My beloved, late Aunt Betty, well into her 90s, was fond of saying: "Aging is not for sissies."
Well, neither is serious Universal Service Fund reform, which is long overdue.
So repeat after me: "USF reform is not for sissies."
As everyone who follows telecom policy knows by now, a group of telecom providers – AT&T, CenturyLink, FairPoint, Frontier, Verizon, and Windstream – has submitted a USF reform plan to the Federal Communications Commission. They call their plan the "American Broadband Connectivity" plan, or ABC plan.
Shortly after the plan was filed with the FCC, here is what I said:
"The USF reform plan represents a major step forward in the effort to achieve a more efficient, technology-neutral, economically-sound universal service system. Capping the USF fund, directing support only to unserved areas, eliminating subsidy payments to more than one carrier in an area, introducing competitive bidding, and making the remaining subsidies more explicit are all positive market-oriented steps. While I would prefer even more substantial reform with deeper subsidy cuts, it is now up to the Commission, for the benefit of the nation's consumers, to seize the opportunity presented by the plan to quickly accomplish at least this much reform."
As I said, I would prefer a plan that contemplates more substantial cuts in the existing subsidy levels. The present subsidies, which amount to $8 billion annually, require a nearly 15% surcharge ("tax") on all long distance calls to fund them. More than half of the $8 billion per year goes to fund subsidies that are distributed in an overly indiscriminate way to telecom providers in so-called high-cost areas.
In comments filed this past May in the FCC's USF reform proceeding, I urged, along with my FSF colleague Seth Cooper, that the Commission cap the high-cost fund and then lower it over time. And we called for sunsetting the subsidy program, say, in ten years, and then reviewing whether, in light of technological and marketplace developments, it ought to be renewed on some basis for a further limited period.
That said, I don't get to design the reformed USF regime, the FCC does. And as I said in my statement above, the ABC plan has several positive, market-oriented elements. Capping the size of the fund, providing subsidies only to presently unserved areas and only to one provider, employing competitive bidding to determine the low-cost provider, rationalizing the intercarrier compensation system to eliminate existing arbitrage opportunities, and making the subsidy regime more technology-neutral are all market-oriented steps.
Now the ball is in the FCC's court, and the agency would be derelict not to seize the opportunity to achieve at least as much reform as proposed in the ABC plan. Note the emphasis on "at least."
There is a public policy rationale for transforming the existing regime from support of narrowband voice service to broadband service. But only if this transformation is accomplished in a fiscally responsible way that enhances overall consumer welfare.

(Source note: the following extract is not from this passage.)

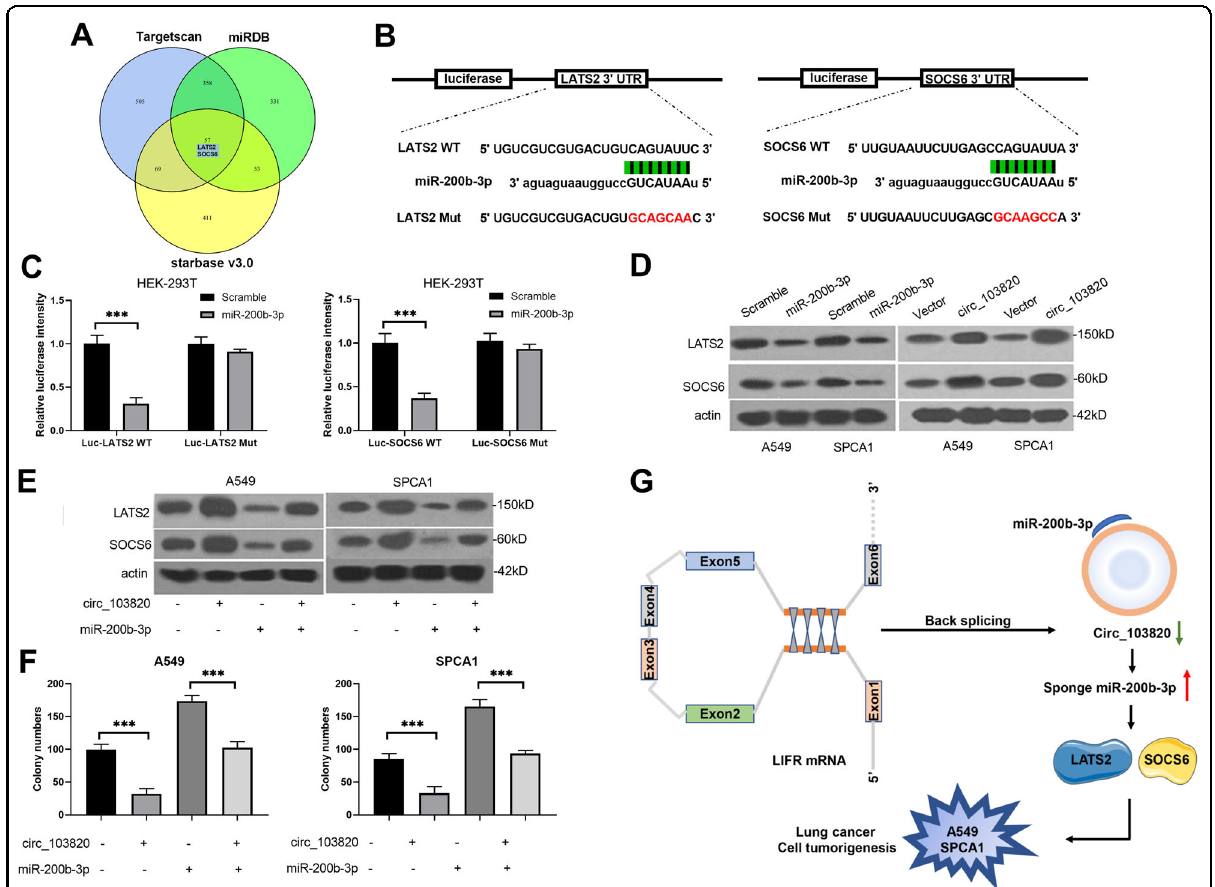
Fig. 7 miR-200b-3p directly targeted LATS2 and SOCS6. A TargetScan, miRDB and starBase v3.0 were applied to predict the downstream target genes of miR-200b-3p. B Binding sequences for miR-200b-3p in the 3 ′ -UTR of LATS2 and SOCS6. C The targeting relationship between miR-200b-3p and LATS2 and SOCS6 was analyzed by luciferase reporter gene assay in A549 cells. D Western blotting analysis of LATS2 and SOCS6 expression in miR-200b-3p- or hsa_circ_103820-overexpressing A549 and SPCA1 cells. E After A549 and SPCA1 cells were cotransfected with hsa_circ_103820 plasmid or/and miR-200b-3p mimics, LATS2 and SOCS6 expression was assessed by western blot assay. F Cell proliferation was examined using a colony formation assay in A549 and SPCA1 cells after cotransfection with hsa_circ_103820 and miR-200b-3p. G A schematic diagram was generated to show the hsa_circ_103820/miR-200b-3p/LATS2/SOCS6 axis in lung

This means ensuring that subsidies are not distributed any longer in an indiscriminate way that discourages the use of the most efficient technologies or deters the development of further competition.
I always try to maintain my innate optimism about the ability of good public policy to win out in the end, even though I know it doesn't always.
In this instance, now that the ABC plan has been submitted, I would be even more optimistic if Chairman Genachowski would call together his fellow commissioners, join them in a circle, and all holding hands, have them chant in unison: "USF reform is not for sissies."